Nur Pamudji Buka-bukaan Soal Sulitnya Menerangi Seluruh Indonesia

Wawancara Dirut PLN

Nur Pamudji Buka-bukaan Soal Sulitnya Menerangi Seluruh Indonesia

- detikFinance
Selasa, 18 Mar 2014 08:57 WIB
Nur Pamudji Buka-bukaan Soal Sulitnya Menerangi Seluruh Indonesia
Jakarta - PT PLN (Persero) punya tantangan besar dalam melayani kelistrikan di Indonesia, misalnya soal krisis listrik di Sumatera Utara (Sumut) dan sekitarnya.

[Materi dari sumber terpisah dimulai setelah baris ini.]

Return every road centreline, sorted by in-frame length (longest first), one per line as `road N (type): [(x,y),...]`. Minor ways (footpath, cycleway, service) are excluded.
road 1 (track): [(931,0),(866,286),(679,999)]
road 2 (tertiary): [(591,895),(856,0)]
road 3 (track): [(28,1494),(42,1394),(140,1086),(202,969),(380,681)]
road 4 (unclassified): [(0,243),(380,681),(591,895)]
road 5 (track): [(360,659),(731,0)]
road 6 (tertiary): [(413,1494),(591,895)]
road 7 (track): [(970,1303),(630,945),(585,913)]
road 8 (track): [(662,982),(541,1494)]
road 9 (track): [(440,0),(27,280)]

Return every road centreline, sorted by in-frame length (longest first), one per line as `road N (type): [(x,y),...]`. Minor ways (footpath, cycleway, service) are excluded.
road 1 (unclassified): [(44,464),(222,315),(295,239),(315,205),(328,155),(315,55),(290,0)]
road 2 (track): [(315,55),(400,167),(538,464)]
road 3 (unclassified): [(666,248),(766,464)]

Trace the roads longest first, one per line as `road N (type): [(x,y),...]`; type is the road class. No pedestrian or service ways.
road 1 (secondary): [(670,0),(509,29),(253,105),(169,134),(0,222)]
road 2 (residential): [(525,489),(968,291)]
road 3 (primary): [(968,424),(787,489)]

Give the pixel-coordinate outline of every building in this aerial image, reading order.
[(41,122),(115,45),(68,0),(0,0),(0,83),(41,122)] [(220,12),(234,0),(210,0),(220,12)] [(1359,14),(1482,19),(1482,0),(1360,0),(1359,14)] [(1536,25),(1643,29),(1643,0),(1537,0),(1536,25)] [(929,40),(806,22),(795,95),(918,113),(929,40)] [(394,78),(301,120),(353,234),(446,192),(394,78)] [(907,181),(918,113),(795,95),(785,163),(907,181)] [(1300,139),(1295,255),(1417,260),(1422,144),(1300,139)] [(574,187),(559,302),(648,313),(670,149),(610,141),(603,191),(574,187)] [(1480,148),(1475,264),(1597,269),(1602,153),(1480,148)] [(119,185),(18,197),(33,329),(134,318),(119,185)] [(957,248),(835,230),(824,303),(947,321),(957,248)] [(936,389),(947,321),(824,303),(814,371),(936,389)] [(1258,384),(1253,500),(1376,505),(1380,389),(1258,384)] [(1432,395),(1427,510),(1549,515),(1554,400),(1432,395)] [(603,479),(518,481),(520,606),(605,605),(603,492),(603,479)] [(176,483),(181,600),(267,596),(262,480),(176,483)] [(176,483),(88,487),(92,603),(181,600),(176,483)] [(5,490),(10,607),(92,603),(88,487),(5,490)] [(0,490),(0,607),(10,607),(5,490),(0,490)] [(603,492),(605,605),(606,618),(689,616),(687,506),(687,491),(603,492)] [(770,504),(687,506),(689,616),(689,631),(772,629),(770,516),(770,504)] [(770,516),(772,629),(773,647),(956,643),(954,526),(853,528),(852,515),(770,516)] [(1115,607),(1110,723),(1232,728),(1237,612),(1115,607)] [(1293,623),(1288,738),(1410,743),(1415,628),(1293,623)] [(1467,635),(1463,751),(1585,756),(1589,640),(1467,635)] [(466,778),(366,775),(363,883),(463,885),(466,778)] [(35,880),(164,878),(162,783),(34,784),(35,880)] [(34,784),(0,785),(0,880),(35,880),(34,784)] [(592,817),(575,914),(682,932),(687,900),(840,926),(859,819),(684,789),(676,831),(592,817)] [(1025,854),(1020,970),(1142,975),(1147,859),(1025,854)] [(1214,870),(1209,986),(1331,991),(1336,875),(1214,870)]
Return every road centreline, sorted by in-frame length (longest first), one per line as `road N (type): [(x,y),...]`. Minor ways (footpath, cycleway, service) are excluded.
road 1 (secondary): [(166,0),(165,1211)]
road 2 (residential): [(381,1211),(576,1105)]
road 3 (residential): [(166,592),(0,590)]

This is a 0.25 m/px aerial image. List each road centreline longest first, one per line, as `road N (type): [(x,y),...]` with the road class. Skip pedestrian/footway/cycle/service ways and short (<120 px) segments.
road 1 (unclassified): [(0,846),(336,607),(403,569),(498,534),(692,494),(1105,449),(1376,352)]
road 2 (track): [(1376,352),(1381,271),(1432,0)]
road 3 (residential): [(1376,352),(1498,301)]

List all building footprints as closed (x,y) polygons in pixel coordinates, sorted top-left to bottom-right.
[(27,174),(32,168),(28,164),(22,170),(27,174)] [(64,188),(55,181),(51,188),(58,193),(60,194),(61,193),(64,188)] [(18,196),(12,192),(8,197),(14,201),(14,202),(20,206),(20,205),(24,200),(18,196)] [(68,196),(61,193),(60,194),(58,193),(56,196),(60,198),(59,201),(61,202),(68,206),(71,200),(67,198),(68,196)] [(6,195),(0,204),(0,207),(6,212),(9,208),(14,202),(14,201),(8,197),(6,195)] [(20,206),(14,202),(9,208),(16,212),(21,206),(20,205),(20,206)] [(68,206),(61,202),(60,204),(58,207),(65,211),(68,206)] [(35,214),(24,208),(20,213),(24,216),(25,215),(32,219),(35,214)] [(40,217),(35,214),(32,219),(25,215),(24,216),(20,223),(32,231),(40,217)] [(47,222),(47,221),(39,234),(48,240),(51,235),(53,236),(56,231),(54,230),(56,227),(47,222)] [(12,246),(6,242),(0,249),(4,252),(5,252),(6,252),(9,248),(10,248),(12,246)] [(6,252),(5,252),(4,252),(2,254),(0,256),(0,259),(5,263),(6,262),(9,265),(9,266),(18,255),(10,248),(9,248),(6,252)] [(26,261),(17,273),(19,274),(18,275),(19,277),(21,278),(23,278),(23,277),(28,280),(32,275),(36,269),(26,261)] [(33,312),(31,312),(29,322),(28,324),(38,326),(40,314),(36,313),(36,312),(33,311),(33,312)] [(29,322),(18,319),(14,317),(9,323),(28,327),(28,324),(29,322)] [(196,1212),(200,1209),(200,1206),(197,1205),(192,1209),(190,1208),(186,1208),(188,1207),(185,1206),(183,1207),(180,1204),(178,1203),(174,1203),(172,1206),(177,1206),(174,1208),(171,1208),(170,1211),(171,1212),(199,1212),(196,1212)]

Belum lagi soal elektrifikasi di Indonesia baru mencapai 80,4%. Apalagi daerah-daerah seperti di Papua hanya 36,09%, sementara krisis listrik di Pulau Jawa sudah siap mengancam pada 2018.

Hal ini tentunya menjadi tantangan bagi Direktur Utama PT PLN (Persero) Nur Pamudji. Pria kelahiran Malang, Jawa Timur ini telah memimpin PLN sejak 1 November 2011.

SCROLL TO CONTINUE WITH CONTENT

Ia menegaskan PLN tidak bisa sendirian untuk mengatasi masalah kelistrikan di Indonesia. Berikut ini petikan wawancara Nur Pamudji detikFinance dan wartawan lainnya saat ditemui di PLTGU Muara Tawar Bekasi, Senin (17/3/2014).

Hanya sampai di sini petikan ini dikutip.